Wagons of the train wreck are seen in Lac Megantic, in this July 9, 2013 file photo. Along North America's new oil-by-rail corridors, residents are restless, following six fiery derailments in the past 10 months. REUTERS/Mathieu Belanger/Files (CANADA - Tags: TRANSPORT DISASTER)
Wagons of the train wreck are seen in Lac Megantic, in this July 9, 2013 file photo. Along North America's new oil-by-rail corridors, residents are restless, following six fiery derailments in the past 10 months. REUTERS/Mathieu Belanger/Files (CANADA - Tags: TRANSPORT DISASTER)

A man in his 40s and a one-year-old boy died when the SUV they were riding collided into a Via Rail passenger train at a level crossing in Quebec. Police authorities suspect the collision was intentional on the part of the SUV driver.

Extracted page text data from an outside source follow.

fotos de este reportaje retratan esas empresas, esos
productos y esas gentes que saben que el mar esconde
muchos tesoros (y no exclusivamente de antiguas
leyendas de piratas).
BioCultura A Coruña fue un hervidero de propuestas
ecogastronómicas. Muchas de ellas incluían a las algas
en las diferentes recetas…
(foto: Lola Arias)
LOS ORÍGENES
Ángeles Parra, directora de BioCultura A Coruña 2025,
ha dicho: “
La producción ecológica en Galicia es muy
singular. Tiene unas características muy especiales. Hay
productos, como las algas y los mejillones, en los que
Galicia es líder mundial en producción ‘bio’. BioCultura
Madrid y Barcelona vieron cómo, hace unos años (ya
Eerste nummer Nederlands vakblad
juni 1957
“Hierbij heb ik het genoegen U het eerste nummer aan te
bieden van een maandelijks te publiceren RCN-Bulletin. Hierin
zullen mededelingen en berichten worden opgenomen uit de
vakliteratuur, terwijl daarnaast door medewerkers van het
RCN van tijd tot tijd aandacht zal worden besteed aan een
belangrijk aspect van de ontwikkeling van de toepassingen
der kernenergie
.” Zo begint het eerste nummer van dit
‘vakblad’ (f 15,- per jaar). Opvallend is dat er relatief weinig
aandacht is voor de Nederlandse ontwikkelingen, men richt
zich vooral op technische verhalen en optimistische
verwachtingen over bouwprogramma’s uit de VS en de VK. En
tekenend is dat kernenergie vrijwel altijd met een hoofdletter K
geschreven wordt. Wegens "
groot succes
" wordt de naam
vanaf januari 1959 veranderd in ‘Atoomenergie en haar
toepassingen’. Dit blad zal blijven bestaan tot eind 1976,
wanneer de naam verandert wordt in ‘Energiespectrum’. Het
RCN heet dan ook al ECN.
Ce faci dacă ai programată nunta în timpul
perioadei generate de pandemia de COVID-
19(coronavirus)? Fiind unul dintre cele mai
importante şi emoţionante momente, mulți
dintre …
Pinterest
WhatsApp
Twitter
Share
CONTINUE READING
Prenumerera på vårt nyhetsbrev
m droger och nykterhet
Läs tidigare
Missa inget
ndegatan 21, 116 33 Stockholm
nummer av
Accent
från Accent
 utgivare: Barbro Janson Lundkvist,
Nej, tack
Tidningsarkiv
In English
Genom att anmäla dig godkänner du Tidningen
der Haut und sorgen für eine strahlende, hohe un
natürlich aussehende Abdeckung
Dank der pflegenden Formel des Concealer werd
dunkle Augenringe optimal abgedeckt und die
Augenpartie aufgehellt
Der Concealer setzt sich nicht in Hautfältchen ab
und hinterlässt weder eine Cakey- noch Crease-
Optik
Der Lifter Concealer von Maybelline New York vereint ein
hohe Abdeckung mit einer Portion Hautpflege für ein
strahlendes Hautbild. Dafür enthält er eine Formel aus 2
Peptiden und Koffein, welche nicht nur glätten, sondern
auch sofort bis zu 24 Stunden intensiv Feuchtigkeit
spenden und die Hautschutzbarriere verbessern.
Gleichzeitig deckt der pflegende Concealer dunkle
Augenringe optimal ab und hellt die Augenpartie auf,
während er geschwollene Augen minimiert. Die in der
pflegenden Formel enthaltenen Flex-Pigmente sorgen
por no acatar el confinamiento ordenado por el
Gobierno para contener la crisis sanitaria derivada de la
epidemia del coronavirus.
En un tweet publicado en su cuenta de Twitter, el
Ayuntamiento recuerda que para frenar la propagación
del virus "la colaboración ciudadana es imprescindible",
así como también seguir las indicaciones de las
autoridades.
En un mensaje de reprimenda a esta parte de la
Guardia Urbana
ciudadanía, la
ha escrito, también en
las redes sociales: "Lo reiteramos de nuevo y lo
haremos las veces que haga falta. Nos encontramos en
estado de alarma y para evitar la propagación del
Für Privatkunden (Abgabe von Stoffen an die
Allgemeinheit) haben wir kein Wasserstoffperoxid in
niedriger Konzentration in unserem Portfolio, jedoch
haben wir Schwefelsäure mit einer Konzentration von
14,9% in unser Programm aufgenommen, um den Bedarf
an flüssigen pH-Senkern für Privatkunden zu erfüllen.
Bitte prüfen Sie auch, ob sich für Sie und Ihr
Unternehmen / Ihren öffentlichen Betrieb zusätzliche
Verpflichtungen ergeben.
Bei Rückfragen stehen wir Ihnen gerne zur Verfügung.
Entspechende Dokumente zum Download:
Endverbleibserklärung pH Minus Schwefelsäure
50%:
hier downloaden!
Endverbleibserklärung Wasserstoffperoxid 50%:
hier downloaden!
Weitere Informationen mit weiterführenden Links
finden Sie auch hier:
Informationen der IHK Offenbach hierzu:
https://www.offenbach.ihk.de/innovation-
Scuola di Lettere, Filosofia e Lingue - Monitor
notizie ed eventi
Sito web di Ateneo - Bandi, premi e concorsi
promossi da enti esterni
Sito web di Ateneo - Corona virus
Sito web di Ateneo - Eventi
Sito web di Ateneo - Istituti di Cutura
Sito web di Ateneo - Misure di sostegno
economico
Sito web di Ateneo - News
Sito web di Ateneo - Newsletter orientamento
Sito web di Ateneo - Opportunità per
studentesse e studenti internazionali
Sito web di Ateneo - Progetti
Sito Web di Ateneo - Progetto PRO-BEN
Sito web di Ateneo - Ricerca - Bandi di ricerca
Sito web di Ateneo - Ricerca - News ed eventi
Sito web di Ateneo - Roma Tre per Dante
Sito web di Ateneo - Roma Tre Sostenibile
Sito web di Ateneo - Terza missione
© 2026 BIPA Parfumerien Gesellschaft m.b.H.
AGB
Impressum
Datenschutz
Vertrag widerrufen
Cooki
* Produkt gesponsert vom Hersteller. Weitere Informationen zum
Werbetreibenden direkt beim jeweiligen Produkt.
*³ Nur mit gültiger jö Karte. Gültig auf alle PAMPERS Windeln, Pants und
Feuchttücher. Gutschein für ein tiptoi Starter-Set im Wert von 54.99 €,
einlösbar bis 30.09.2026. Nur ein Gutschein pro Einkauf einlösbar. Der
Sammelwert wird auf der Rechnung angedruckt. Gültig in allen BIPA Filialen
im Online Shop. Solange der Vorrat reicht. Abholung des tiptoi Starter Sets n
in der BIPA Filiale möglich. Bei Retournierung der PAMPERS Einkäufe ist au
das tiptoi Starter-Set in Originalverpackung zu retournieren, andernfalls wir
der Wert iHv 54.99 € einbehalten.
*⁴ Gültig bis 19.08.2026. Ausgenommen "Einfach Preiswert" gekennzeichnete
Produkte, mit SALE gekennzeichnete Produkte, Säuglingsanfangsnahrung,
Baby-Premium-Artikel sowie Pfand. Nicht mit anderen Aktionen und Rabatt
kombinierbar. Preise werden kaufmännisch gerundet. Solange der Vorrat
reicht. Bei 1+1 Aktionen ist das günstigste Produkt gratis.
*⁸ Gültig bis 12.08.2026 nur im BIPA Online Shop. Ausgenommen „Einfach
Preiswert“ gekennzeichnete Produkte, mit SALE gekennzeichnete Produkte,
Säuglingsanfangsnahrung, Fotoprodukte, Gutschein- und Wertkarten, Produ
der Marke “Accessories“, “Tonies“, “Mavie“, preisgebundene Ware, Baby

"We have car-collision specialists who are here to try to establish exactly what happened where the impact took place," Joyce Kemp, Sûreté du Québec police spokeswoman, told the Canadian Press. "We cannot exclude that this could be a voluntary act and, for that reason, the investigation has been transferred to the homicide squad."

The fatalities were identified as Thierry Patenaude-Turcotte, 42, and 21-month-old Nicolas Patenaude, according to CBC News. The young boy was declared dead after being transported to hospital.

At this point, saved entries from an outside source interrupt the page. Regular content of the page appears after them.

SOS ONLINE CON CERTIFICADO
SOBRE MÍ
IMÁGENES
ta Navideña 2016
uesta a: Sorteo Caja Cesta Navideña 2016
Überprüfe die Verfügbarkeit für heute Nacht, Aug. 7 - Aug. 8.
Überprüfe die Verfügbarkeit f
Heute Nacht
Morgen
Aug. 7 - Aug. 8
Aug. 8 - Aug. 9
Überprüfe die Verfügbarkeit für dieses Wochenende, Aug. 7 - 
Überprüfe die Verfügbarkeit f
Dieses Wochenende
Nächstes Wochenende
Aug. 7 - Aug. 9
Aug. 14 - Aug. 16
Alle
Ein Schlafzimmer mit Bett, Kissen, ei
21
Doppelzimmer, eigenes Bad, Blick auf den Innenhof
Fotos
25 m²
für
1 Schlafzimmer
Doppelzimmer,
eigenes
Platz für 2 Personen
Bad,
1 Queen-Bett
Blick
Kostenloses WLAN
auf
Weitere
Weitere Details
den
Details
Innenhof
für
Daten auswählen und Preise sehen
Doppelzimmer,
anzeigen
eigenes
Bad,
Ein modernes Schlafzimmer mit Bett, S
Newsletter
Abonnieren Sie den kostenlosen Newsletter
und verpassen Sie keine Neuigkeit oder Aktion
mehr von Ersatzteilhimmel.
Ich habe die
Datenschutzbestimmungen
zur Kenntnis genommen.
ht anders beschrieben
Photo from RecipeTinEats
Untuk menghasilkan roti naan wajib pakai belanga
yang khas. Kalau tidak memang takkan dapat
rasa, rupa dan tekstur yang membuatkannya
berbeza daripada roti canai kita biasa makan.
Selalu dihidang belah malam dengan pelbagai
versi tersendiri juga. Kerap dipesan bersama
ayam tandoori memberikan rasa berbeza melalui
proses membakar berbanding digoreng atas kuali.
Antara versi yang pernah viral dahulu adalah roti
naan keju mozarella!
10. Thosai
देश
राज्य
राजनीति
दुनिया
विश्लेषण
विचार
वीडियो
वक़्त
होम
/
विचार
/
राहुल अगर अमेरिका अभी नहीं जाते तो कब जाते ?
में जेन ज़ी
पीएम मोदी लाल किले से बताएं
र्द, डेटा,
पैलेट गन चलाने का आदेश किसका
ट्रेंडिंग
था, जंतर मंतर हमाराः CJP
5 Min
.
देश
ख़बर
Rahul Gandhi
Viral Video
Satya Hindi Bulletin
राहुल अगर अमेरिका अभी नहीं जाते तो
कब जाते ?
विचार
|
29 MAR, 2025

Via Rail passenger train had left Central Station in Montreal at 6:15 a.m. It was bound for Quebec City when the collision accident happened.

The black SUV rammed into the passenger train so hard that it was cut in half. Its front and back portions were left 20 metres apart.

A spokesperson from Via Rail said the crossing barriers were down and working perfectly correctly at the time of the impact.

The black SUV, CBC News reported based on eyewitness accounts, had used the shoulder of the road to pass through other vehicles before stopping on the tracks.

No one on the train was hurt in the collision, CBC News quoted Jacques Gagnon, a spokesman for Via Rail. However passengers had to be contained for three hours inside the train where afterwards it left for Drummondville.

"We have sent resources to relieve the engineers because, as you can imagine, this is a very traumatic event," Gagnon said. "We have also dispatched buses to get the passengers off the train."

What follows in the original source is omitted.